Customer satisfaction (both internal and end customers): Digital is the age of customers. Building a customer-centric IT is the goal to improve IT maturity. IT has two sets of customers, internal business users as well as end business customers. IT should empower internal customers via providing them efficient tools to improve employee engagement and productivity; IT also needs to spend more time on digitizing the touch point of end customers’ experience and improve customer satisfaction. Customer experience is the key differentiator and an important strategy for the business’s long-term profitability. The next practice is to live as "customers," point out that customer inquiries are not just support related, but can foster new and better ways the application can perform and optimize every touch point of customer experience. Customer experience isn't about improving things for the customer at any cost. It's about having the real insight to make confident business decisions that result in unambiguous ROI. As always, take a step-wise approach: First, define "customer experience" for your organization. And then a valid strategic objective and the strategy mapping allow you to first understand your customers and what they value, and then identifies how to best characterize that value, define key indicators, and then set those measures appropriate to best assess the performance of these indicators because they show you how well they satisfy or delight customers.
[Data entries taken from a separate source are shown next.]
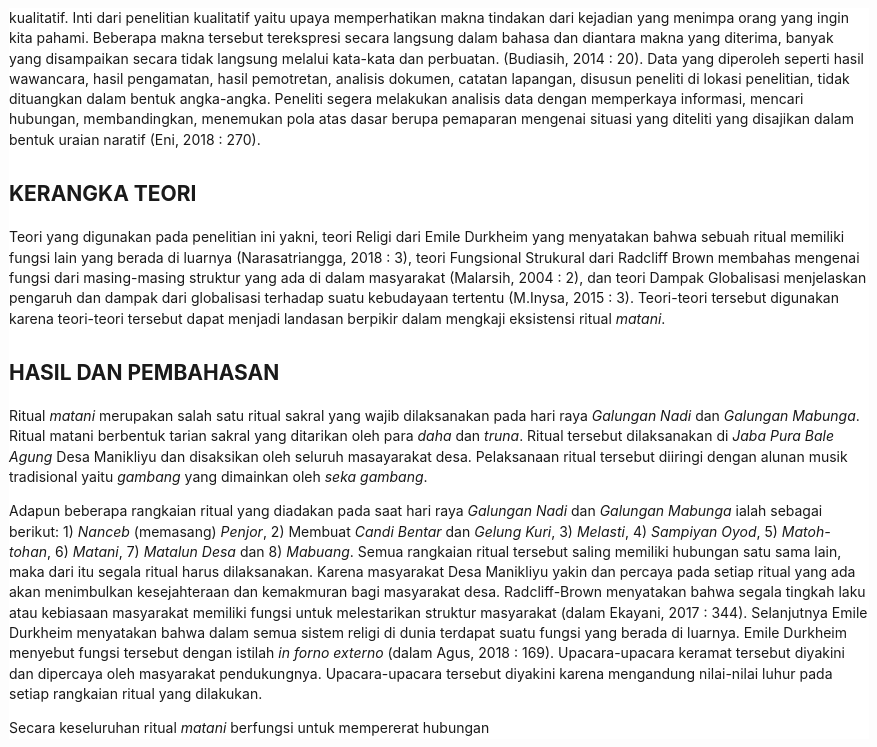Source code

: <p><span class="font2">kualitatif. Inti dari penelitian kualitatif yaitu upaya memperhatikan makna tindakan dari kejadian yang menimpa orang yang ingin kita pahami. Beberapa makna tersebut terekspresi secara langsung dalam bahasa dan diantara makna yang diterima, banyak yang disampaikan secara tidak langsung melalui kata-kata dan perbuatan. (Budiasih, 2014 : 20). Data yang diperoleh seperti hasil wawancara, hasil pengamatan, hasil pemotretan, analisis dokumen, catatan lapangan, disusun peneliti di lokasi penelitian, tidak dituangkan dalam bentuk angka-angka. Peneliti segera melakukan analisis data dengan memperkaya informasi, mencari hubungan, membandingkan, menemukan pola atas dasar berupa pemaparan mengenai situasi yang diteliti yang disajikan dalam bentuk uraian naratif (Eni, 2018 : 270).</span></p>
<h2><a name="bookmark12"></a><span class="font2" style="font-weight:bold;"><a name="bookmark13"></a>KERANGKA TEORI</span></h2>
<p><span class="font2">Teori yang digunakan pada penelitian ini yakni, teori Religi dari Emile Durkheim yang menyatakan bahwa sebuah ritual memiliki fungsi lain yang berada di luarnya (Narasatriangga, 2018 : 3), teori Fungsional Strukural dari Radcliff Brown membahas mengenai fungsi dari masing-masing struktur yang ada di dalam masyarakat (Malarsih, 2004 : 2), dan teori Dampak Globalisasi menjelaskan pengaruh dan dampak dari globalisasi terhadap suatu kebudayaan tertentu (M.Inysa, 2015 : 3). Teori-teori tersebut digunakan karena teori-teori tersebut dapat menjadi landasan berpikir dalam mengkaji eksistensi ritual </span><span class="font2" style="font-style:italic;">matani</span><span class="font2">.</span></p>
<h2><a name="bookmark14"></a><span class="font2" style="font-weight:bold;"><a name="bookmark15"></a>HASIL DAN PEMBAHASAN</span></h2>
<p><span class="font2">Ritual </span><span class="font2" style="font-style:italic;">matani</span><span class="font2"> merupakan salah satu ritual sakral yang wajib dilaksanakan pada hari raya </span><span class="font2" style="font-style:italic;">Galungan Nadi</span><span class="font2"> dan </span><span class="font2" style="font-style:italic;">Galungan Mabunga</span><span class="font2">. Ritual matani berbentuk tarian sakral yang ditarikan oleh para </span><span class="font2" style="font-style:italic;">daha</span><span class="font2"> dan </span><span class="font2" style="font-style:italic;">truna</span><span class="font2">. Ritual tersebut dilaksanakan di </span><span class="font2" style="font-style:italic;">Jaba Pura Bale Agung </span><span class="font2">Desa Manikliyu dan disaksikan oleh seluruh masayarakat desa. Pelaksanaan ritual tersebut diiringi dengan alunan musik tradisional yaitu </span><span class="font2" style="font-style:italic;">gambang</span><span class="font2"> yang dimainkan oleh </span><span class="font2" style="font-style:italic;">seka gambang</span><span class="font2">.</span></p>
<p><span class="font2">Adapun beberapa rangkaian ritual yang diadakan pada saat hari raya </span><span class="font2" style="font-style:italic;">Galungan Nadi</span><span class="font2"> dan </span><span class="font2" style="font-style:italic;">Galungan Mabunga </span><span class="font2">ialah sebagai berikut: 1) </span><span class="font2" style="font-style:italic;">Nanceb </span><span class="font2">(memasang) </span><span class="font2" style="font-style:italic;">Penjor</span><span class="font2">, 2) Membuat </span><span class="font2" style="font-style:italic;">Candi Bentar</span><span class="font2"> dan </span><span class="font2" style="font-style:italic;">Gelung Kuri</span><span class="font2">, 3) </span><span class="font2" style="font-style:italic;">Melasti</span><span class="font2">, 4) </span><span class="font2" style="font-style:italic;">Sampiyan Oyod</span><span class="font2">, 5) </span><span class="font2" style="font-style:italic;">Matoh-tohan</span><span class="font2">, 6) </span><span class="font2" style="font-style:italic;">Matani</span><span class="font2">, 7) </span><span class="font2" style="font-style:italic;">Matalun Desa</span><span class="font2"> dan 8) </span><span class="font2" style="font-style:italic;">Mabuang</span><span class="font2">. Semua rangkaian ritual tersebut saling memiliki hubungan satu sama lain, maka dari itu segala ritual harus dilaksanakan. Karena masyarakat Desa Manikliyu yakin dan percaya pada setiap ritual yang ada akan menimbulkan kesejahteraan dan kemakmuran bagi masyarakat desa. Radcliff-Brown menyatakan bahwa segala tingkah laku atau kebiasaan masyarakat memiliki fungsi untuk melestarikan struktur masyarakat (dalam Ekayani, 2017 : 344). Selanjutnya Emile Durkheim menyatakan bahwa dalam semua sistem religi di dunia terdapat suatu fungsi yang berada di luarnya. Emile Durkheim menyebut fungsi tersebut dengan istilah </span><span class="font2" style="font-style:italic;">in forno externo</span><span class="font2"> (dalam Agus, 2018 : 169). Upacara-upacara keramat tersebut diyakini dan dipercaya oleh masyarakat pendukungnya. Upacara-upacara tersebut diyakini karena mengandung nilai-nilai luhur pada setiap rangkaian ritual yang dilakukan.</span></p>
<p><span class="font2">Secara keseluruhan ritual </span><span class="font2" style="font-style:italic;">matani </span><span class="font2">berfungsi untuk mempererat hubungan</span></p>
Digital IT Workforce management: IT skill gap is a reality. IT needs both specialized generalists who have both strong business acumen and in-depth IT understanding to frame and solve the right business problems; as well as dedicated IT specialists who can take care of the daily IT operation issues. Therefore, it is important to put the right talent in the right position with the right capabilities to solve the right problems. Otherwise, it can enlarge the IT-business gaps because many IT specialists do not have enough knowledge and understanding about their businesses or customers, very few know their business’s strategy, and can’t map their daily tasks to the business’s strategic goal. Thus, it is no surprise that sometimes, instead of solving problems, they probably add more unnecessary complexity to the already tangled processes or products, to create new problems. To digitize IT, the IT workplace needs to be designed to build a culture of innovation, and help employees at all levels within an organization (from leaders to front-line) understand and develop their creative capacity to solve problems and exploit opportunities in new and innovative ways. IT professionals today must demonstrate learning agility to keep update knowledge. Although the responsibility to maintain and grow one’s expertise (technical and management/ leadership/ industry) has always largely fallen on the individual employee; albeit it is great when the organization provides support and empower their staff to achieve more, align their career goal with the business goals and build the culture of risk-tolerance & experimentation, to inspire creativity and catalyze innovation.


There is no one size fits all formula to run a highly effective IT. Because different IT organizations and the enterprise as a whole are at a different stage of reaching business maturity. By setting the right priority and focusing resources and budget on the most critical areas, IT has the opportunity to not only be responsive but ultimately be strategic leaders capable of helping lines of business thrive by proactively driving digital transformation.